I'm having trouble reasoning through a pipeline co...
# questions
q
I'm having trouble reasoning through a pipeline configuration (since I'm not working with ML models but using kedro anyway). My situation is that I'm effectively using kedro as a glue between different simulation tools others have written. Let's say there's two pipelines, A and B: 1. No inputs to A except for parameters 2. One output from A 3. One input for B along with parameters The input to B can be the output from A, or I can use parameters to generate a stand-in input. Seems to me that the right way to approach this is to create a node within pipeline B that's something like "prep_input". How do I include it when pipeline B is run by itself, but not when I want to run A + B?
n
Kedro mostly stick with the static pipeline philosophy, in this sense the node b is a dynamic node because it does different thing when is run alone or together with other nodes. Is it possible to create a separate node instead? If not you may find hooks useful.
l
@quantumtrope Hi I am not from the Kedro team, but what do you think of solving it like this: • Create pipeline A • Create pipeline B ◦ separately it takes data from parameters to create stand-in dataset • Create pipeline B+A ◦ B takes input dataset from A
Copy code
def register_pipelines() -> dict[str, Pipeline]:
    """Register the project's pipelines.

    Returns:
        A mapping from pipeline names to ``Pipeline`` objects.
    """
    namespaces = ["test_run", "baseline"]
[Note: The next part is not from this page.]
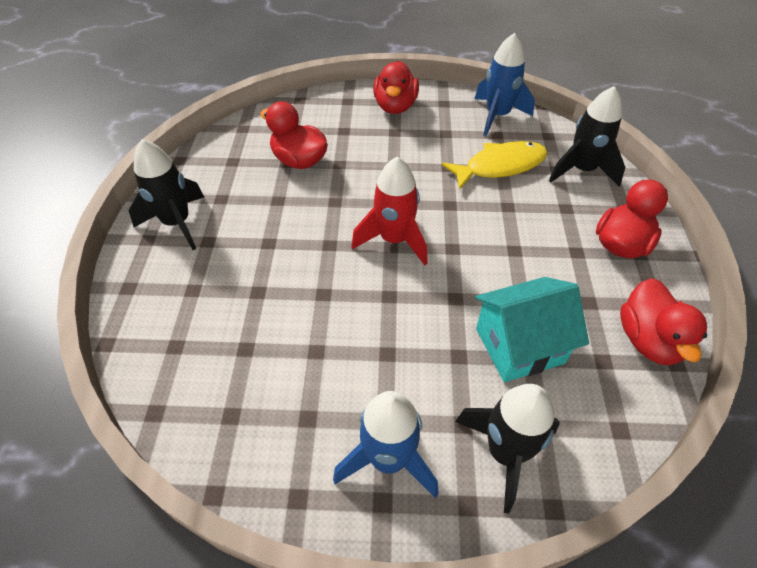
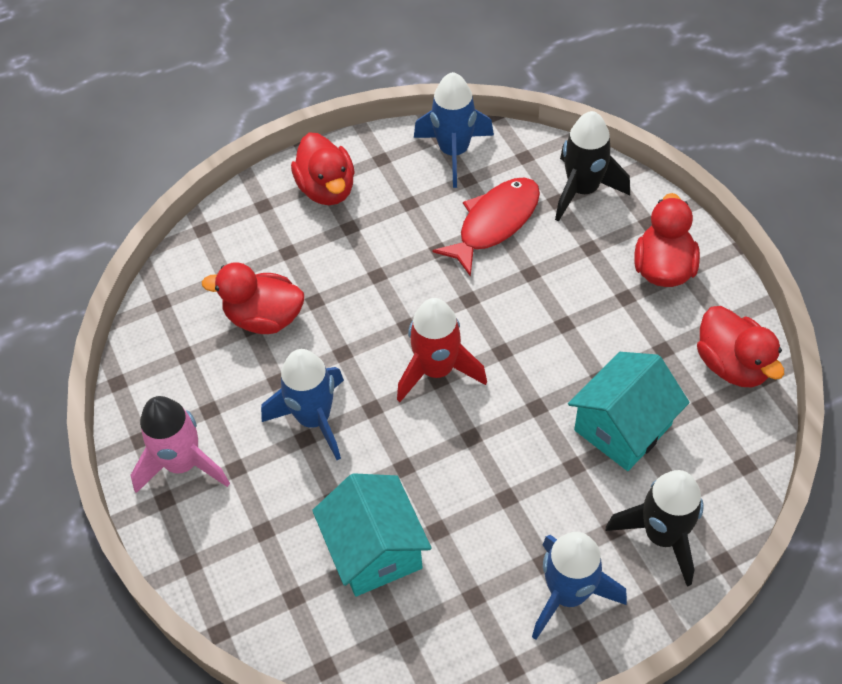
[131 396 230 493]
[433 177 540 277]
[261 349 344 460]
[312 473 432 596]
    # pipeline A creates a dataset which can be used as input to B
    pipeline_A = pipeline([
        node(func=input_A_to_my_dataset, inputs="params:parameters-for-A", outputs="my_dataset")
    ])

    # you can also create input to B from parameters
    input_from_params_B = pipeline([
        node(func=dataset_from_params, inputs="params:stand-in-dataset", outputs="my_dataset")
    ])

    # given an input, this is the 'core' pipeline for B
    core_B = pipeline([
        node(func=do_B_with_dataset, inputs=["my_dataset", "params:parameters-for-B"] outputs="my_dataset")
    ])

    pipelines: dict[str, Pipeline] = dict(
        A=pipeline_A,
        B=input_from_params_B + core_B,
        B_with_A=pipeline_A + core_B
    )

    pipelines["__default__"] = pipelines["B_with_A"]

    return pipelines
q
@Lodewic van Twillert Thank you! I think that makes a lot of sense. Just create different combinations of pipelines that are already defined. The automatic pipeline inference for
register_pipelines
works so well I forgot that I should just overwrite it.